▶ **Untersuchter Text**:
Urteil vom 29. August 2005
 
I. Zivilabteilung
 
Besetzung
 
Bundesrichter Corboz, Präsident,
 
Bundesrichterinnen Klett, Rottenberg Liatowitsch,
 
Gerichtsschreiber Huguenin.
 
Parteien
 
A.________,
 
Beschwerdeführerin, vertreten durch
 
Rechtsanwalt Guy Reich,
 
gegen
 
B.________,
 
vertreten durch Rechtsanwalt Dr. Atilay Ileri,
 
C.________, vertreten durch Rechtsanwalt Stefan Aschwanden-Lichti,
 
D.________, Beschwerdegegner,
 
vertreten durch Rechtsanwalt Dr. Hans Schraner,
 
Kassationsgericht des Kantons Zürich, Postfach,
 
8022 Zürich.
 
Gegenstand
 
Art. 9 und 29 Abs. 2 BV (Zivilprozess; Kaution),
 
Staatsrechtliche Beschwerde gegen den Zirkulationsbeschluss des Kassationsgerichts des Kantons Zürich vom 5. April 2005.
 
Sachverhalt:
 
A.
 
Im Rahmen eines von B.________ (Beschwerdegegner 1) gegen die C.________ und die D.________ (Beschwerdegegnerinnen 2 und 3) im Jahre 1997 anhängig gemachten Haftpflichtprozesses bewilligte das Handelsgericht des Kantons Zürich dem Kläger mit Beschluss vom 7. Januar 2002 rückwirkend ab 20. März 2000 die unentgeltliche Prozessführung, und es ernannte Rechtsanwalt Dr. iur. Atilay Ileri zum unentgeltlichen Rechtsbeistand, allerdings nur in dem Umfang, als die von der Rechtsschutzversicherung des Klägers, der A.________ (Beschwerdeführerin), geleisteten Kautions- und Vorschusszahlungen von total Fr. 213'900.-- nach Begleichung der den Kläger treffenden Gerichtskosten und Prozessentschädigungen nicht ausreichen. Mit Verfügung vom 31. August 2004 schrieb der Vizepräsident des Handelsgerichts Zürich den Prozess als durch Vergleich erledigt ab, und er auferlegte die Kosten zur Hälfte dem Beschwerdegegner 1 und je zu einem Viertel den Beschwerdegegnerinnen 2 und 3. Dabei verfügte er unter Hinweis auf den Beschluss vom 7. Janaur 2002, dass die dem Beschwerdegegner 1 auferlegten Gerichtskosten aus den von ihm geleisteten Kautionen und Barvorschüssen im Gesamtbetrag von Fr. 213'900.-- bezogen und der verbleibende Restbetrag der Kaution dem Rechtsvertreter des Beschwerdegegners 1, Rechtsanwalt Dr. Atilay Ileri, herausgegeben werde. Mit Verfügung vom 20. Oktober 2004 setzte der Vizepräsident des Handelsgerichts die Entschädigung des unentgeltlichen Rechtsvertreters für dessen Bemühungen seit dem 20. März 2000 auf Fr. 26'640.-- zuzüglich Mehrwertsteuer und Barauslagen fest, verfügte, dass diese Entschädigung aus den vom Kläger geleisteten Kautionen zu beziehen seien und erliess eine entsprechende Anweisung an die Obergerichtskasse.

▶ **Vorliegende Datensätze**:
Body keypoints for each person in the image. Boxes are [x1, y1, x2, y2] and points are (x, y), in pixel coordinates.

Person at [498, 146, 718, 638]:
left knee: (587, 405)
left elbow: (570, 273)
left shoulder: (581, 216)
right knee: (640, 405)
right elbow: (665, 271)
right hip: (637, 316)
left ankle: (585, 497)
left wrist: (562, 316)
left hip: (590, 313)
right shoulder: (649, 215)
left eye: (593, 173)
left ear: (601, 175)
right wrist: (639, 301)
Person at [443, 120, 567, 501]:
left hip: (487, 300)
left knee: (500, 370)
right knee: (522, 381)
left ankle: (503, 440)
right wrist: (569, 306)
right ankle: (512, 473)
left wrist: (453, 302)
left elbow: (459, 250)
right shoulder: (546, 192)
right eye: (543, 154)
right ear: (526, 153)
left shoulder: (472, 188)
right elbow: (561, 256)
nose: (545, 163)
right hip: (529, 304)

* * *

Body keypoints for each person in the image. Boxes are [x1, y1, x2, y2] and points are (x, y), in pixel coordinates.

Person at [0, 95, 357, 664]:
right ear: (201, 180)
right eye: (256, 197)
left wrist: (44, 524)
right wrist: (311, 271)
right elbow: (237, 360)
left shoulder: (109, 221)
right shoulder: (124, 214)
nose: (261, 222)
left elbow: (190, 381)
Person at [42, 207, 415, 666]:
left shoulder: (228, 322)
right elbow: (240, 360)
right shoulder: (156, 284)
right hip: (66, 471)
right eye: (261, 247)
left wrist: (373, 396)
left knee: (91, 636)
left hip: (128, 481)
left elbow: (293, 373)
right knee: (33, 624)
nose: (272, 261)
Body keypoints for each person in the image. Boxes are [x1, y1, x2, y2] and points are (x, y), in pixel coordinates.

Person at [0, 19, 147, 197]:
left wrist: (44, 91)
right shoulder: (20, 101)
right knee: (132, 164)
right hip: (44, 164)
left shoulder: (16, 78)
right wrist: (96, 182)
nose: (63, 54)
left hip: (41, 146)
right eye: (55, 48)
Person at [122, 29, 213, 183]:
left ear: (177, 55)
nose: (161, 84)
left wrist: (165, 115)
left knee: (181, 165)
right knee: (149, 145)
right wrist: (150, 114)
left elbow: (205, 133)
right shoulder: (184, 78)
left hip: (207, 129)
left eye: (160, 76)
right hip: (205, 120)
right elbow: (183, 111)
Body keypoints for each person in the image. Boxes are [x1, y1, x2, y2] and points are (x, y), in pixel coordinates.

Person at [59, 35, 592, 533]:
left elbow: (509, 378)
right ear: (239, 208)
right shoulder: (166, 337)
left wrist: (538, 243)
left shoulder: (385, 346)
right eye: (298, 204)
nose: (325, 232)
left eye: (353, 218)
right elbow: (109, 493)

==

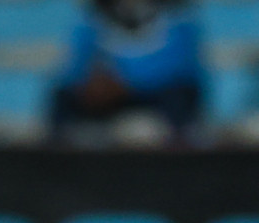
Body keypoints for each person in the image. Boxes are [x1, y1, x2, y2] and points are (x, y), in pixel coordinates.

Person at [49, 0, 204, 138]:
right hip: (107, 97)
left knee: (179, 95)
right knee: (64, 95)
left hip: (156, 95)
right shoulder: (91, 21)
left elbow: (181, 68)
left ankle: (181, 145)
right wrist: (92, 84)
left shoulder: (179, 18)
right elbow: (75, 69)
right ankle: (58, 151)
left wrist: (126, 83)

▶ **Zu lösende Aufgaben**:
**1.** Was sagt das Urteil zur Kaution im Zürcher Haftpflichtprozess zu diesen Fragen?
(a) Wer war Gerichtsschreiber?
(b) Welches Gericht erliess den angefochtenen Zirkulationsbeschluss, und an welchem Datum?
(c) Auf welchen Betrag setzte der Vizepräsident des Handelsgerichts mit Verfügung vom 20. Oktober 2004 die Entschädigung des unentgeltlichen Rechtsvertreters fest?
**2.** Stimmen diese Aussagen mit dem Urteil zur Kaution im Zürcher Haftpflichtprozess überein?
(a) Der Haftpflichtprozess wurde im Jahre 1997 anhängig gemacht.
(b) Die Kosten wurden zu gleichen Teilen auf alle drei Beschwerdegegner verteilt.
(c) Die unentgeltliche Prozessführung wurde rückwirkend ab 20. März 2000 bewilligt.
**3.** Wie könnte das Urteil zur Kaution im Zürcher Haftpflichtprozess nach seinem letzten Satz weitergehen? Schreiben Sie die Fortsetzung.
Die Datensätze spielen hierfür keine Rolle.

▶ **Antworten je Aufgabe**:
**1.**
(a) Huguenin.
(b) Das Kassationsgericht des Kantons Zürich, am 5. April 2005.
(c) Auf Fr. 26'640.-- zuzüglich Mehrwertsteuer und Barauslagen.

**2.**
(a) Ja: „im Jahre 1997 anhängig gemachten Haftpflichtprozesses“
(b) Nein: „er auferlegte die Kosten zur Hälfte dem Beschwerdegegner 1 und je zu einem Viertel den Beschwerdegegnerinnen 2 und 3“
(c) Ja: „rückwirkend ab 20. März 2000 die unentgeltliche Prozessführung“

**3.**
 
B.
 
Am 22. November 2004 reichte die Beschwerdeführerin als Dritte im Sinne von § 283 ZPO/ZH kantonale Nichtigkeitsbeschwerde ein. Sie beantragte, die Verfügung vom 20. Oktober 2004 sei in dem Fr. 6'183.60 übersteigenden Betrag betreffend Zahlung gemäss Dispositiv Ziff. 1 und 2 aus der geleisteten Kaution aufzuheben. Am 1. Dezember 2004 führte sie auch Beschwerde gegen den Beschluss des Handelsgerichts vom 7. Januar 2002 mit gleichlautendem Rechtsbegehren. Das Kassationsgericht des Kantons Zürich gab am 5. April 2005 dem Begehren der Beschwerdeführerin, die beiden Nichtigkeitsbeschwerden zu vereinigen, statt, trat aber auf die beiden Beschwerden nicht ein.
 
C.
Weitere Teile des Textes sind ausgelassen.